45,000 Amazon staff push CEO Bezos to cut company’s emissions, ties with big oil
Over 45,000 employees of online shopping giant Amazon have written an open letter to their CEO Jeff Bezos saying they are not happy with the company’s trade with oil industry. The online shopping giant has investments in BP and Shell and it is now trying to sell technology to locate oil faster to other oil companies. Experts said the company has a massive carbon footprint as it depends on fossil fuels to power planes, trucks and vans to ship parcels around the globe, AP reported. Earlier this year, Greenpeace reported that Amazon has allegedly abandoned its much-hyped goal of running its data centres on 100% renewable energy.
US sanctions blocking flood-hit Iran from getting foreign aid
This week highlighted yet another example of geopolitics affecting victims of extreme weather events. Flash floods have engulfed major parts of Iran, killing at least 70 people, but the country hasn’t been able to get foreign aid relief to assist victims because of US sanctions, Reuters reported. The US has imposed sanctions on Iran’s energy and banking sectors, which have halved the country’s oil exports and also restricted access to foreign revenues.

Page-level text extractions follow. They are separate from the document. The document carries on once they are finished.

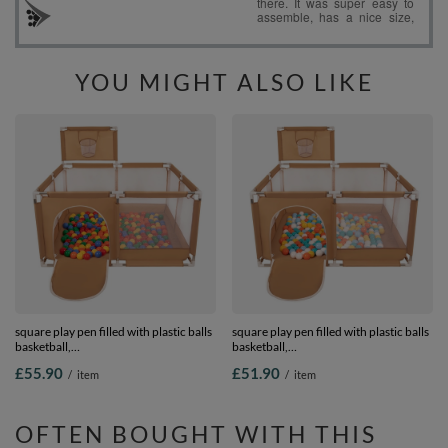
YOU MIGHT ALSO LIKE
square play pen filled with plastic balls
square play pen filled with plastic balls
basketball,
basketball,
beige:yellow/green/blue/red/orange,
beige:white/yellow/orange/babyblue/turq
£55.90
£51.90
/
item
/
item
200 balls
100 balls
OFTEN BOUGHT WITH THIS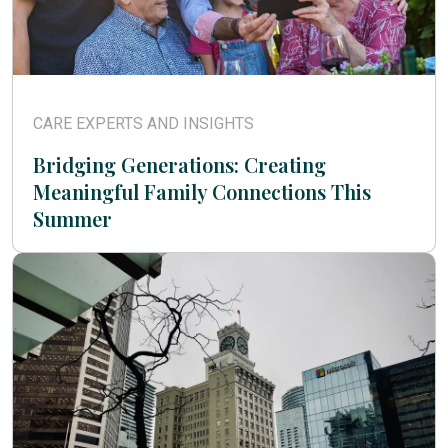
CARE EXPERTS AND INSIGHTS
Bridging Generations: Creating
Meaningful Family Connections This
Summer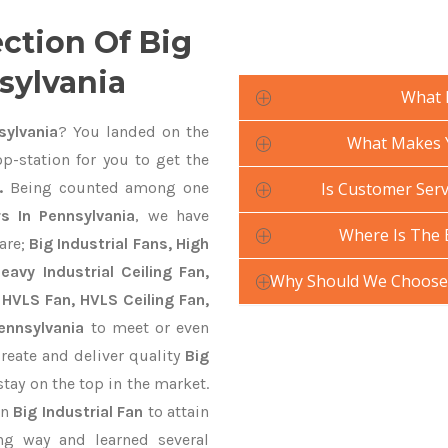
ection Of Big
nsylvania
What 
sylvania
? You landed on the
What Makes Yo
p-station for you to get the
.
Being counted among one
Is Customer Servi
rs In Pennsylvania
, we have
Where Is The 
are;
Big Industrial Fans, High
avy Industrial Ceiling Fan,
Why Should We Choose Y
 HVLS Fan, HVLS Ceiling Fan,
ennsylvania
to meet or even
reate and deliver quality
Big
stay on the top in the market.
gn
Big Industrial Fan
to attain
ng way and learned several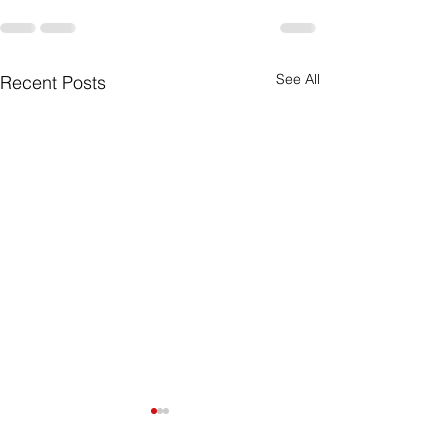
See All
Recent Posts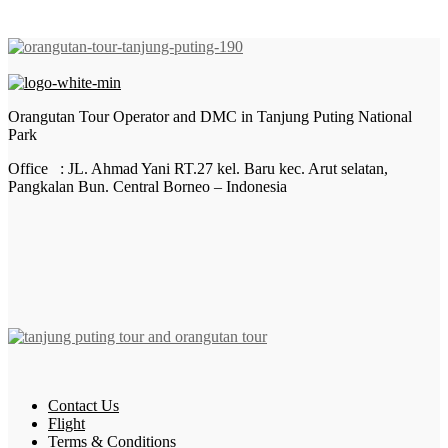
Orangutan Tour Operator and DMC in Tanjung Puting National
Park
Office : JL. Ahmad Yani RT.27 kel. Baru kec. Arut selatan,
Pangkalan Bun. Central Borneo – Indonesia
Contact Us
Flight
Terms & Conditions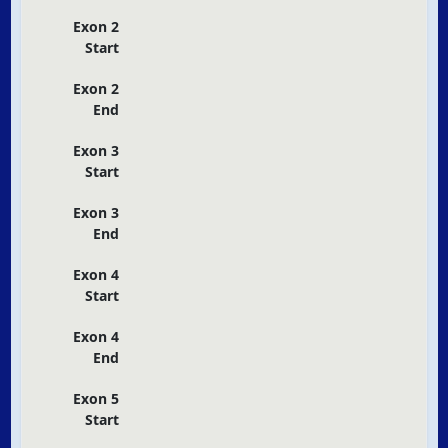
Exon 2
Start
Exon 2
End
Exon 3
Start
Exon 3
End
Exon 4
Start
Exon 4
End
Exon 5
Start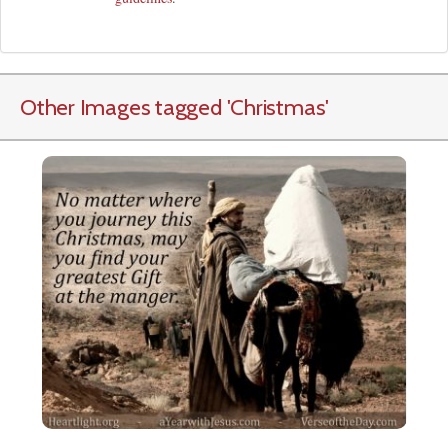
Other Images tagged
'Christmas
'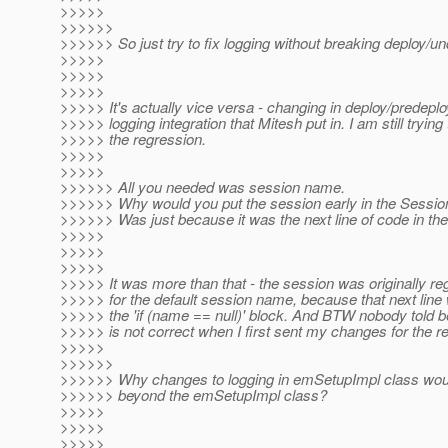
>>>>>
>>>>>>
>>>>>> So just try to fix logging without breaking deploy/un
>>>>>
>>>>>
>>>>>
>>>>> It's actually vice versa - changing in deploy/predeplo
>>>>> logging integration that Mitesh put in. I am still trying 
>>>>> the regression.
>>>>>
>>>>>
>>>>>> All you needed was session name.
>>>>>> Why would you put the session early in the Sess
>>>>>> Was just because it was the next line of code in th
>>>>>
>>>>>
>>>>>
>>>>> It was more than that - the session was originally re
>>>>> for the default session name, because that next line w
>>>>> the 'if (name == null)' block. And BTW nobody told b
>>>>> is not correct when I first sent my changes for the r
>>>>>
>>>>>>
>>>>>> Why changes to logging in emSetupImpl class wou
>>>>>> beyond the emSetupImpl class?
>>>>>
>>>>>
>>>>>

“No foreign cash help has been given to the Iranian Red Crescent society. With attention to the inhuman American sanctions, there is no way to send this cash assistance,” the Red Crescent said in a statement. US Secretary of State Mike Pompeo, however, countered by saying Washington is willing to help through the Red Cross and the Red Crescent, while also accusing Iran’s clerical establishment of “mismanagement in urban planning and in emergency preparedness”. The floods, which arose after heavy rainfall on March 19, has left thousands homeless with aid agencies struggling to cope with more than 86,000 people moving to emergency shelters.
EU, China reach climate deal to back clean energy
After anxious discussions on trade and tariffs, the EU and China reached a last-minute deal to tackle climate change and promoting clean energy at a summit in Brussels. The joint statement, less detailed than a 2018 statement on climate change, stressed “the importance of showing resolve on the clean energy transition”. The leaders vowed to “reinforce cooperation” on green finance and mobilise successful outcome at a climate summit to be hosted by the UN secretary general in September.
Normalising climate change? Stop pushing business-as-usual scenario: Bizmen to IEA
Sixty business leaders and scientists have written to “the most influential” International Energy Agency (IEA) to stop “normalising” dangerous climate future.
The leaders asked the IEA to clearly report that “[its] business-as-usual scenario… charts a dangerous course to a world with between 2.7C and 3C of warming”. The IEA’s energy outlook, released last November, focused on the “New Policy Scenario” (NPS), or business-as-usual case, over the “Sustainable Development Scenario” (SDS) intended to meet the targets of the Paris Agreement. The authors said the IEA should bring its SDS in line with 1.5C of warming.